On Sat, Oct 16, 2010 at 1:31 PM, Raymond Jennings III
<ra...@yahoo.com> wrote:
> I am curious if your data got corrupted when you transferred your file into
> HDFS?  I recently had a very similar situation to yours where I had about 5
> lines of decimal points getting corrupted.  When I transferred the file back out
> of HDFS and compared it to the original is when I finally figured out what was
> wrong.  I don't have an answer for your specific question but am just curious if
> you had experienced the same thing that I did.
>
>
>
>
> ________________________________
> From: Boyu Zhang <bo...@gmail.com>
> To: common-user@hadoop.apache.org; core-user@hadoop.apache.org
> Sent: Fri, October 15, 2010 5:02:08 PM
> Subject: Corrupted input data to map
>
> Hi all,
>
> I am running a program with input 1 million lines of data, among the 1
> million, 5 or 6 lines data are corrupted. The way the are corrupted is: in
> the position which a float number is expected, like 3.4 , instead of a float
> number, something like this is there: 3.4.5.6 . So when the map runs, it
> throws a multiple point in num exception.
>
> My question is: the map tasks that have the exception are marked failure,
> how about the data processed by the same map before the exception, do they
> reach the reduce task? or they are treated like garbage? Thank you very much
> any help is appreciated.
>
> Boyu
>
>
>
>



-- 
Lance Norskog
goksron@gmail.com

Re: Corrupted input data to map

Posted by Raymond Jennings III <ra...@yahoo.com>.

I am curious if your data got corrupted when you transferred your file into 
HDFS?  I recently had a very similar situation to yours where I had about 5 
lines of decimal points getting corrupted.  When I transferred the file back out 
of HDFS and compared it to the original is when I finally figured out what was 
wrong.  I don't have an answer for your specific question but am just curious if 
you had experienced the same thing that I did.




________________________________
From: Boyu Zhang <bo...@gmail.com>
To: common-user@hadoop.apache.org; core-user@hadoop.apache.org
Sent: Fri, October 15, 2010 5:02:08 PM
Subject: Corrupted input data to map

Hi all,

I am running a program with input 1 million lines of data, among the 1
million, 5 or 6 lines data are corrupted. The way the are corrupted is: in
the position which a float number is expected, like 3.4 , instead of a float
number, something like this is there: 3.4.5.6 . So when the map runs, it
throws a multiple point in num exception.

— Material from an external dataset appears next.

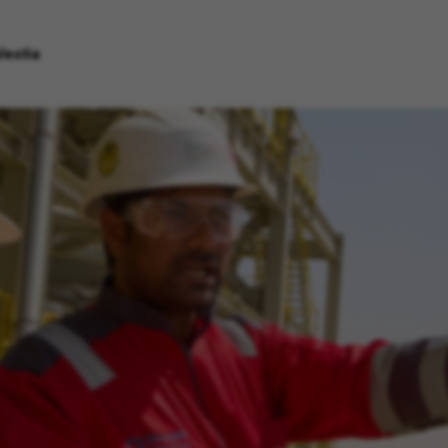
Veolia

My question is: the map tasks that have the exception are marked failure,
how about the data processed by the same map before the exception, do they
reach the reduce task? or they are treated like garbage? Thank you very much
any help is appreciated.

Boyu

Re: Corrupted input data to map

Posted by Jeff Zhang <zj...@gmail.com>.

You can read the input as plain text then do type conversion in
mapper, if there's NumberFormatException happens, you can decide how
to do with it , like add a customized Counter to record it. or set a
default value

On Sat, Oct 16, 2010 at 5:02 AM, Boyu Zhang <bo...@gmail.com> wrote:
> Hi all,
>
> I am running a program with input 1 million lines of data, among the 1
> million, 5 or 6 lines data are corrupted. The way the are corrupted is: in
> the position which a float number is expected, like 3.4 , instead of a float
> number, something like this is there: 3.4.5.6 . So when the map runs, it
> throws a multiple point in num exception.
>
> My question is: the map tasks that have the exception are marked failure,
> how about the data processed by the same map before the exception, do they
> reach the reduce task? or they are treated like garbage? Thank you very much
> any help is appreciated.
>
> Boyu
>



-- 
Best Regards

Jeff Zhang